:: DATA BLOCK

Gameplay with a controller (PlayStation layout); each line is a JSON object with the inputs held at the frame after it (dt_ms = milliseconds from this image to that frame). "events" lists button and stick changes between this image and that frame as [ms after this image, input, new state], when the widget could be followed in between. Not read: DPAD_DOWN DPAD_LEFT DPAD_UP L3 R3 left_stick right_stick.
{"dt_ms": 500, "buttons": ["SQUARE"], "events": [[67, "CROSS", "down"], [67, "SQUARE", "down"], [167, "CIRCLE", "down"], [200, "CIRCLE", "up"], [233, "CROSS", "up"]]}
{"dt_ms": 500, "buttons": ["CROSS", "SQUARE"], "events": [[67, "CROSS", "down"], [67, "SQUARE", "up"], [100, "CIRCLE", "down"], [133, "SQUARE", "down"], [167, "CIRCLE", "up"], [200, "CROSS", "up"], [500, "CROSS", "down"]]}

::::

### EXERCISE AIM
For this exercise, output all the data exactly as shown above.

### EXERCISE RESPONSE
Gameplay with a controller (PlayStation layout); each line is a JSON object with the inputs held at the frame after it (dt_ms = milliseconds from this image to that frame). "events" lists button and stick changes between this image and that frame as [ms after this image, input, new state], when the widget could be followed in between. Not read: DPAD_DOWN DPAD_LEFT DPAD_UP L3 R3 left_stick right_stick.
{"dt_ms": 500, "buttons": ["SQUARE"], "events": [[67, "CROSS", "down"], [67, "SQUARE", "down"], [167, "CIRCLE", "down"], [200, "CIRCLE", "up"], [233, "CROSS", "up"]]}
{"dt_ms": 500, "buttons": ["CROSS", "SQUARE"], "events": [[67, "CROSS", "down"], [67, "SQUARE", "up"], [100, "CIRCLE", "down"], [133, "SQUARE", "down"], [167, "CIRCLE", "up"], [200, "CROSS", "up"], [500, "CROSS", "down"]]}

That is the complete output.